OVER HOLE

 車が使えない時期に合わせてエンジンのオーバーホールを敢行しました。

 このエンジンももう丸3年ですからねぇ。{実質乗っていない時期も1年程有るが。}
 この新しいユニットは、性能面での定評は出来つつありますが、同時にトラブルの伝説を作っている事も確か。数々の「恐い話」に耐え切れなくなったのが本音のトコロか?。

 さて、「オーバーホール」と言っても色々有ります。
a.クラッチ/減速系の点検・部品交換
b.動弁系を擁したヘッド回り
c.ピストンリング交換
d.ピストン交換
e.シリンダ交換
f.クランク回り点検・部品交換
g.コンロッド回り部品交換
h.ミッション回り点検・部品交換

 aはエンジンのO/Hとは言わないけれど、ギヤカバーを開けたついでに行っておきたい項目。
 eは余程の事が無い限り交換には至らないが、ここまでが「腰上」とされる作業項目。
 f以降が「腰下」とされる作業項目であるが、値段が「+10万円」というレベルなので実行するかどうかは悩むトコロ。

 実際はリベルタさんに入庫してしまい、バラしてもらって各部を点検しながら作業範囲を決めました。
 結果、クランク回りに異常は見られないので今回腰下は行わず腰上のみとし、ピストンも大丈夫そうなのでリングの交換のみとしました。

 でもガスケット類は一個一個注文しているといつまで経っても集まらないので、腰下までの物がセットになったガスケットセットを購入しました。

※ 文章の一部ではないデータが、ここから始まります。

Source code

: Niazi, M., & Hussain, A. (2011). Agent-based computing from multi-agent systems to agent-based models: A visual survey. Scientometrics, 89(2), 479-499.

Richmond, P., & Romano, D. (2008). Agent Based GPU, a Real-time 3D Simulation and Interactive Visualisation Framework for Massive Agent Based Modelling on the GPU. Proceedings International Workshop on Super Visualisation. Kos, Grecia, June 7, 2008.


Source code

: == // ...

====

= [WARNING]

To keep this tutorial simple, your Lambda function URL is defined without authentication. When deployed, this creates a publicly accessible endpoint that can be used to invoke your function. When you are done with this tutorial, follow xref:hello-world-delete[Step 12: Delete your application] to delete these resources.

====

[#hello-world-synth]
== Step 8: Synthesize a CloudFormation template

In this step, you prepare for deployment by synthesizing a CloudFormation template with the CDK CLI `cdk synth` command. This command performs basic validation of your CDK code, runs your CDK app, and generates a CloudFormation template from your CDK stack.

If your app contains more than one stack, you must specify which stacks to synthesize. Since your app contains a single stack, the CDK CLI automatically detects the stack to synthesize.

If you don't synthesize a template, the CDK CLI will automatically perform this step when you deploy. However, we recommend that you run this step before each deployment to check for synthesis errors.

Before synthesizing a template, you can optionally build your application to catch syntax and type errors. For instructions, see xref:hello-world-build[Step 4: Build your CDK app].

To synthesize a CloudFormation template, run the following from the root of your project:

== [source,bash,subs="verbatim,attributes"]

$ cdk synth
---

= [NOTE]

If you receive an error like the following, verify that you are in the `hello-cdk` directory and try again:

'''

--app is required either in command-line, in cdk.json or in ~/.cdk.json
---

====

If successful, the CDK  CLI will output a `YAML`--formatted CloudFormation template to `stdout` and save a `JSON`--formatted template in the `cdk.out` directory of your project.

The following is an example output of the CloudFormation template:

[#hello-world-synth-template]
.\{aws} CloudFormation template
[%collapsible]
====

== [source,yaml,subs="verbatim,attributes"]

これならいつ腰下が逝っても即座に対応出来ますからね。

 クラッチカバー&クラッチを外した状態。特に異常は見られません。

 あまり拝めるモノでもないので?、御参考に。クランクはこれで上死点の位置です。

 クラッチは・・・と、

 ガビーン!、インナー側のハウジングがガビガビです。

 シフトやクラッチの扱いには気を付けていたつもりだったのですが・・・、イヤハヤお恥ずかしい。

 公道使用も有ったからかも?、と言い訳。

 現状支障は無いものの、もう何時異常が出てもおかしくない状態。
 交換を決意するが、バックオーダーなので当面このまま使用しておきます。

 アウター側は鉄製という事もあって、擦れた跡は有るものの問題無し。

 そういえば鉄製のアウターハウジングって珍しくないですか?。

 シリンダー。

 内壁はきれいなモンです。

 この写真では分かり難いけど、クロスハッチも健在。

 でも矢印の所、なにやら打痕が・・・。
 古宅さん曰く、「小石が入って、直ぐに出ていったのだろうね。」と。
 危ない危ない。

 ピストンは生憎写真が全部ピンぼけ。でも異常無し。

 燃焼室。

 ココも特に異常無し。

 燃焼状態も良好との事。
 セッティングなんてメインジェットの番手すら覚えて無いのに。

 でもバルブシートは結構痛んでいて、既に気密無し。
 摺り合わせも実行。

 ついでに「趣味のポート研磨」も。

 あと異常と言えばカムシャフト。

 矢印の所の表面が荒れています。油膜切れが原因。

 オイルの粘度が低かったか、オイルの質が悪かったか?と言う所。

 確かに広島高潤使ったり、シェルの部分合成とか使っていたからなぁ・・・。
 今となっては原因不明。

 表面の荒れは修正して、ベアリングはトラブルの巣なので国産品に交換しました。

 今回の請求書明細です。<OHの項目のみ抜粋>
エンジンショートOH
\42,000
シリンダーヘッドOH
\16,000
E/G OHガスケットキット
\18,060
トップリング
\3,760
オイルリング
\1,990
スパークプラグ
\800
エンジンオイル 1.2L
\4,680
クーラント
\1,000
クラッチオイル 0.5L
\800
クラッチハウジングベアリング
\1,560
クラッチハブスリーブ
\6,440
カムチェーン 1コマ
\470
カムシャフトベアリング 2個
\1,640
合計
\99,200

消費税はクラブのサービスで相殺。

 OH後に乗った事は乗ったのですがね、ツーリングとか定義とか普段と比較にならない所しか走ってないので、効果の程は解りません。

 まあ体感出来る程効果が有ったら「壊れてた」って事ですよね。